Task to carry out - Rewrite every line of the material below with "greatest" replaced by "highest" and nothing else changed. Leave out the pictures.

Data extract -
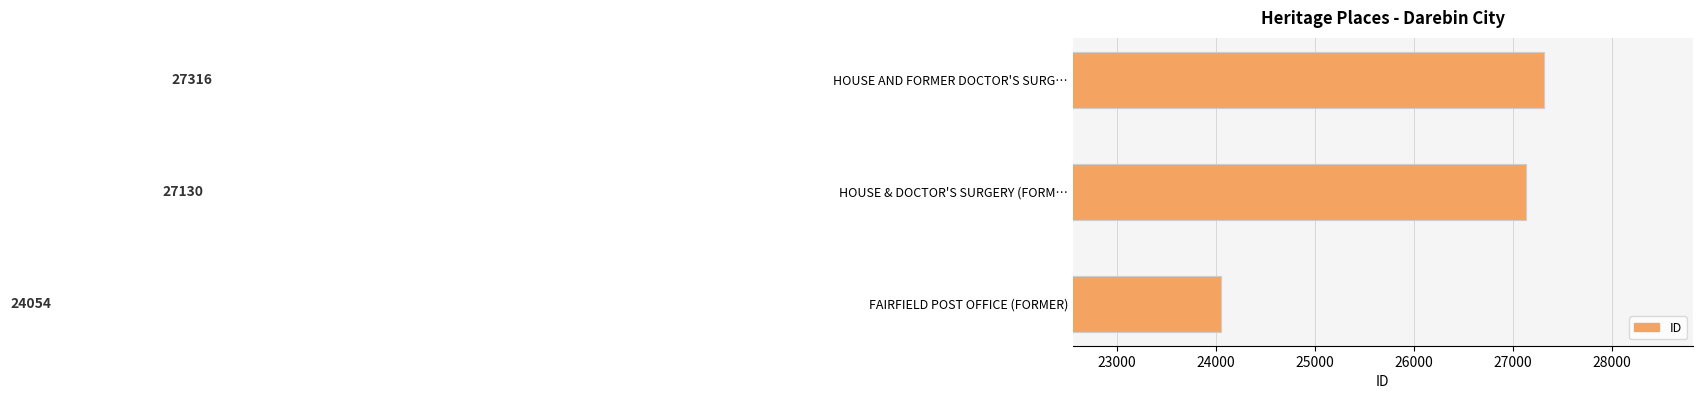

True or false: the data shows 27316 at HOUSE AND FORMER DOCTOR'S SURG….

True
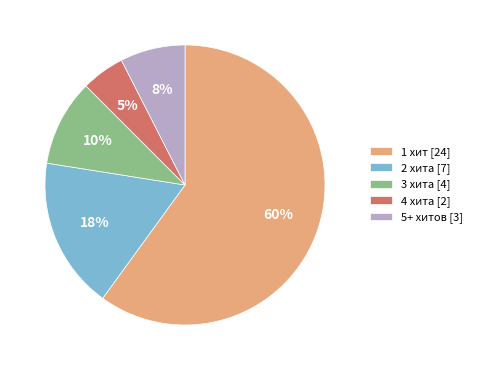

Do 2 хита [7] and 3 хита [4] together represent more than half of the pie?

No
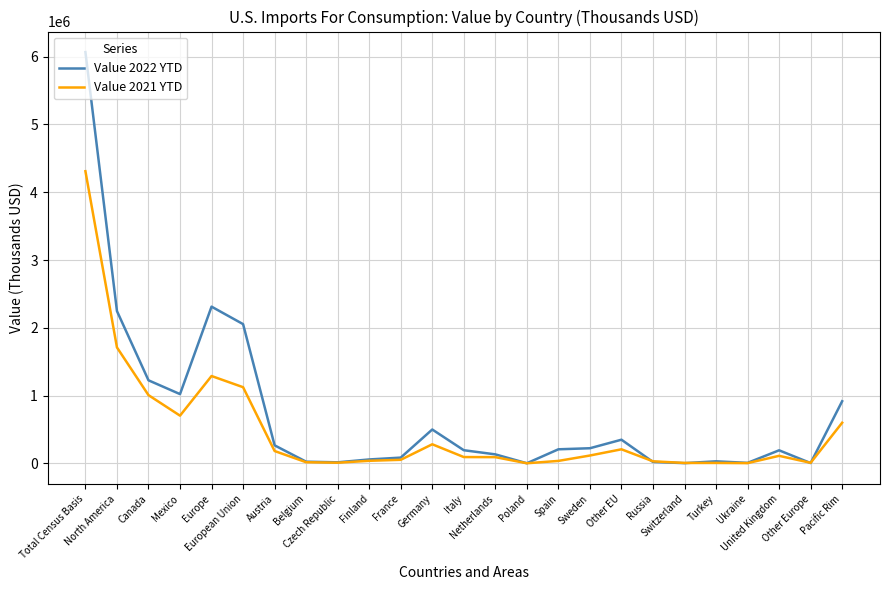

What is the greatest value displayed?

6067003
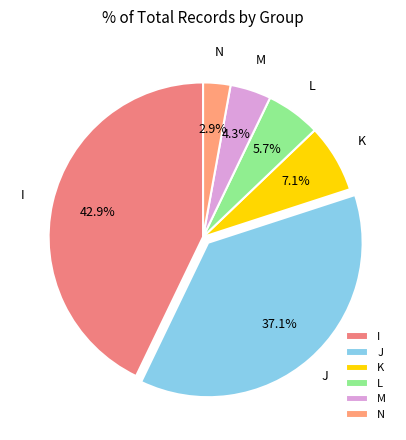

Which category has the smallest portion of the pie?

N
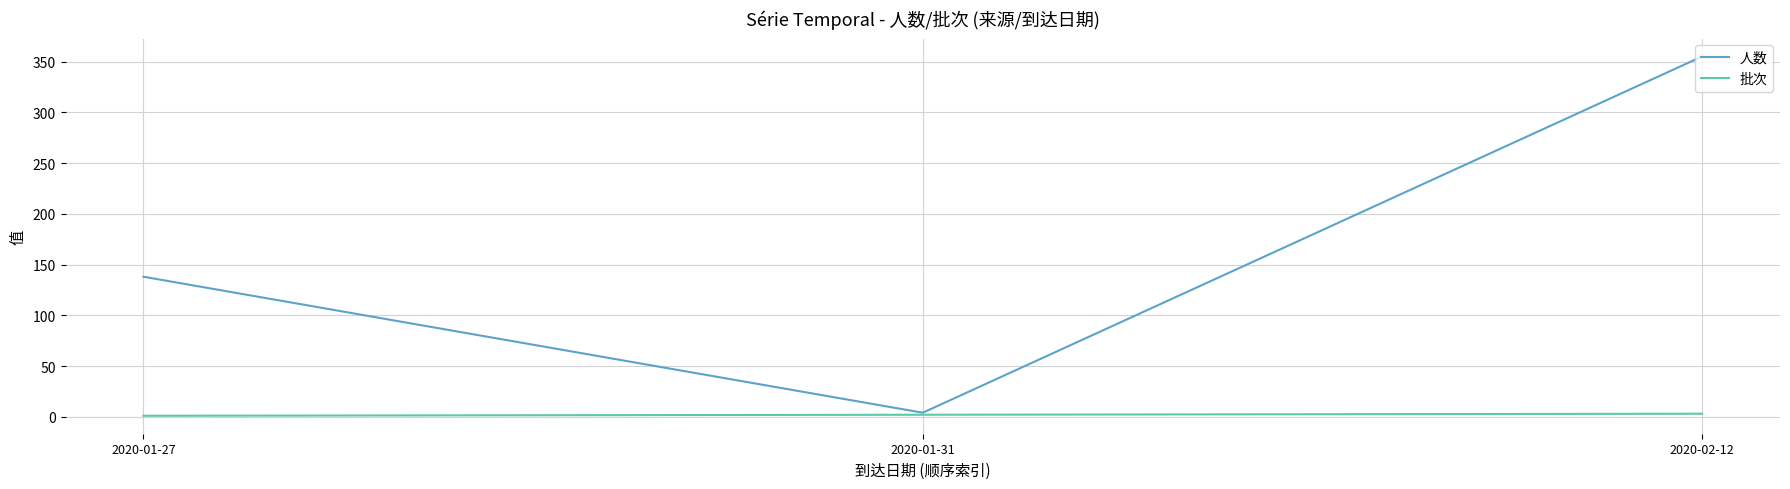

At which category is the sum across all series the highest?

2020-02-12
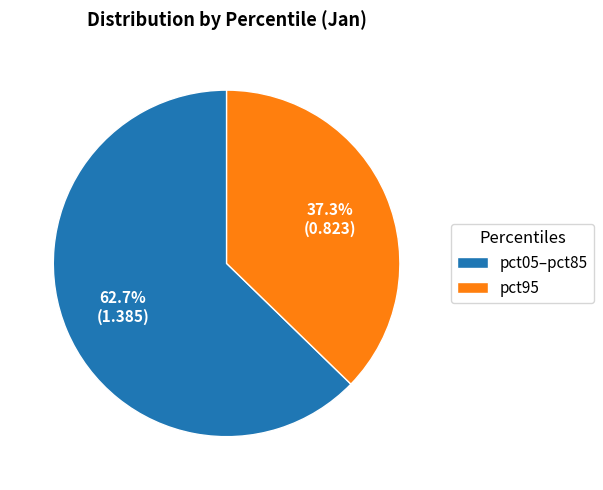

Combined, what portion of the pie is pct05–pct85 and pct95?

100.0%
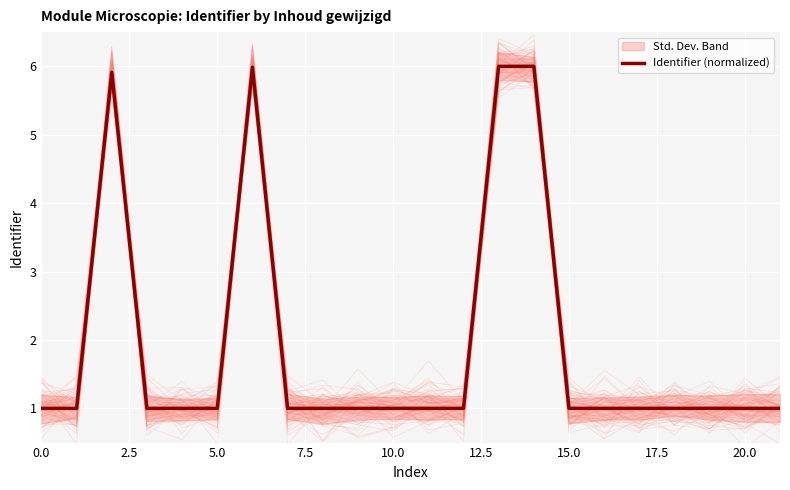

The Identifier (normalized) series shows 1.0 at 0.0. True or false?

True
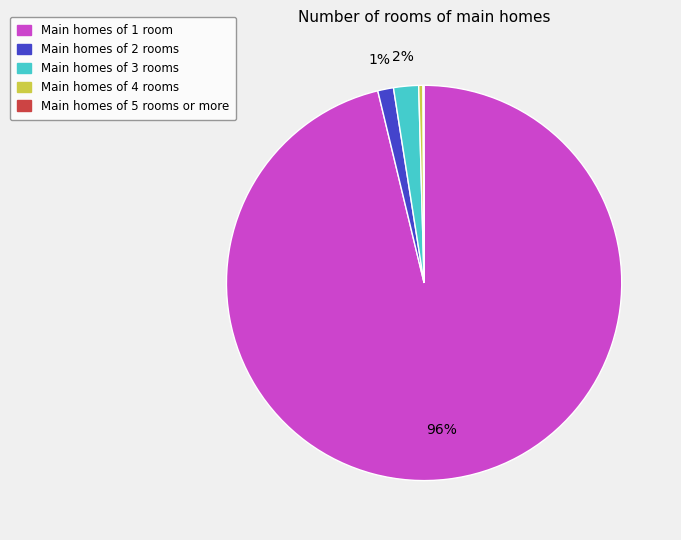

Is there a majority slice in this chart?

Yes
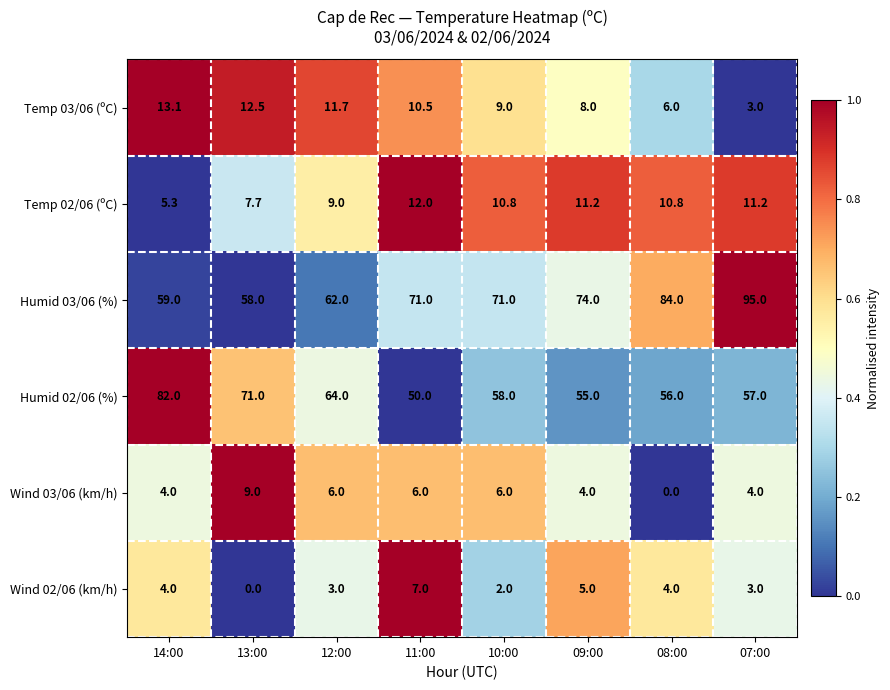

What is the difference between the maximum and minimum values in the Temp 03/06 (ºC) series?

10.1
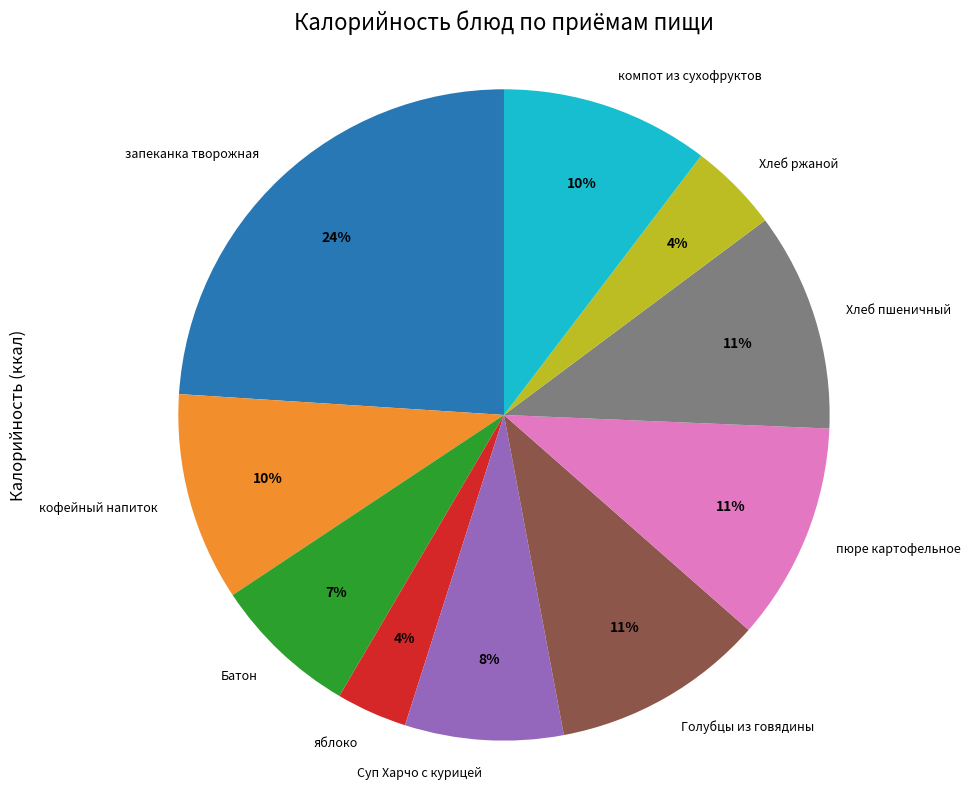

What is the largest slice in the pie chart?

запеканка творожная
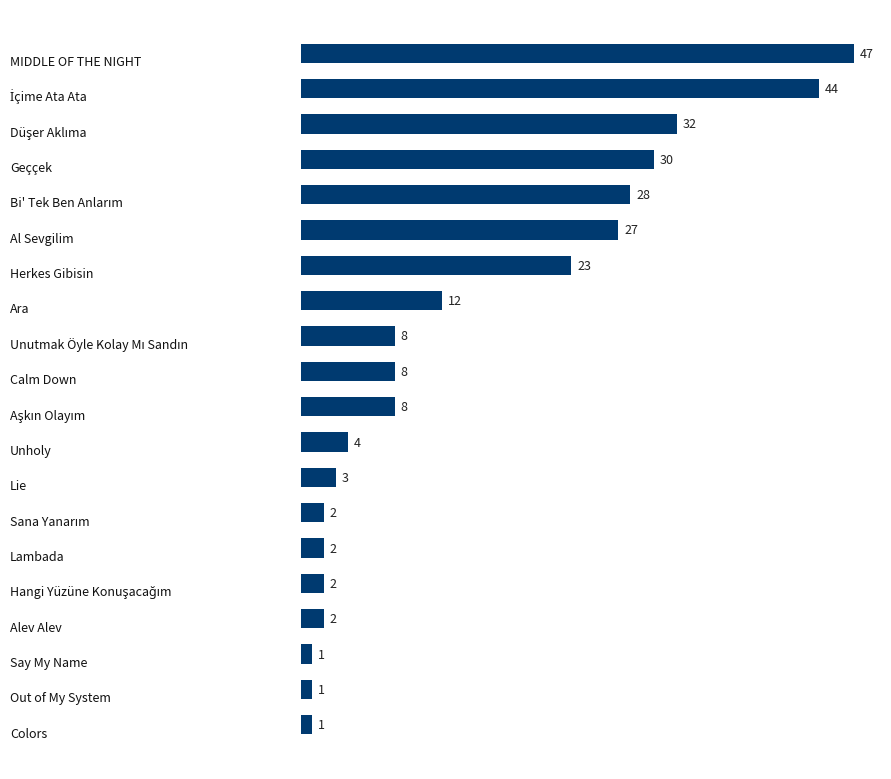

What is the greatest value displayed?

47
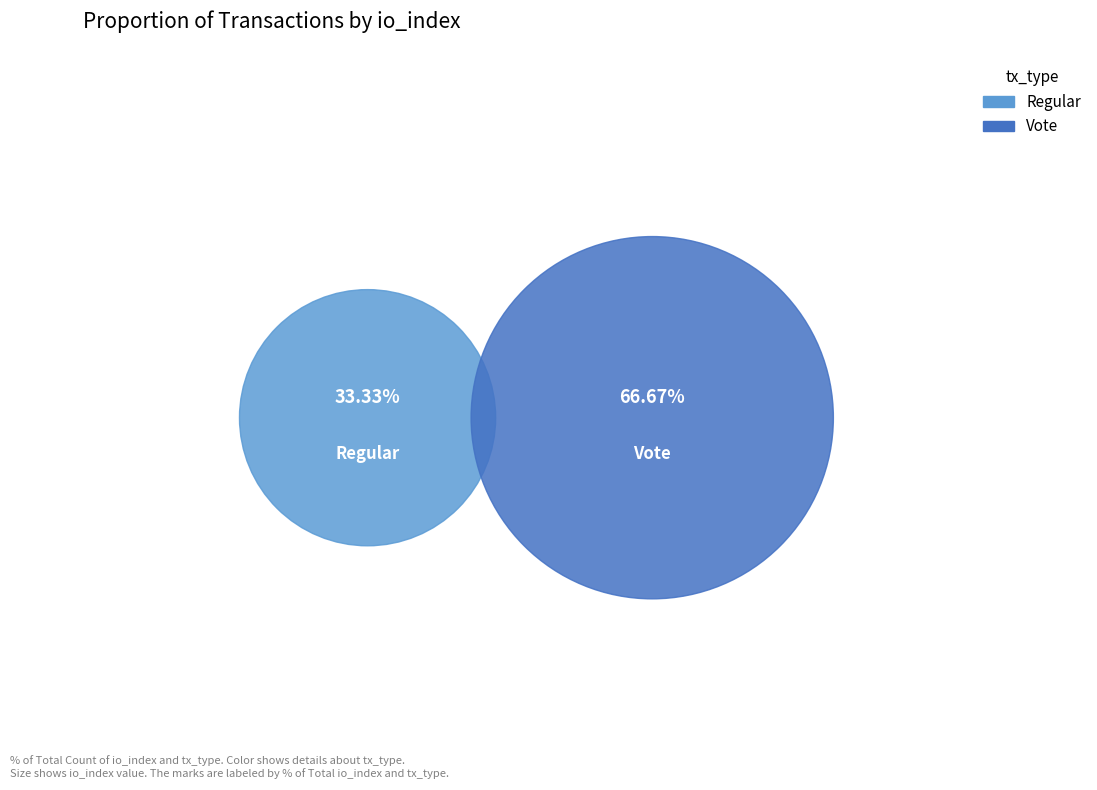

Is it true that Vote is 93% of the pie?

False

Task response -
True or false: the data shows 27316 at HOUSE AND FORMER DOCTOR'S SURG….

True

Do 2 хита [7] and 3 хита [4] together represent more than half of the pie?

No

What is the highest value displayed?

6067003

Which category has the smallest portion of the pie?

N

At which category is the sum across all series the highest?

2020-02-12

Combined, what portion of the pie is pct05–pct85 and pct95?

100.0%

The Identifier (normalized) series shows 1.0 at 0.0. True or false?

True

Is there a majority slice in this chart?

Yes

What is the difference between the maximum and minimum values in the Temp 03/06 (ºC) series?

10.1

What is the largest slice in the pie chart?

запеканка творожная

What is the highest value displayed?

47

Is it true that Vote is 93% of the pie?

False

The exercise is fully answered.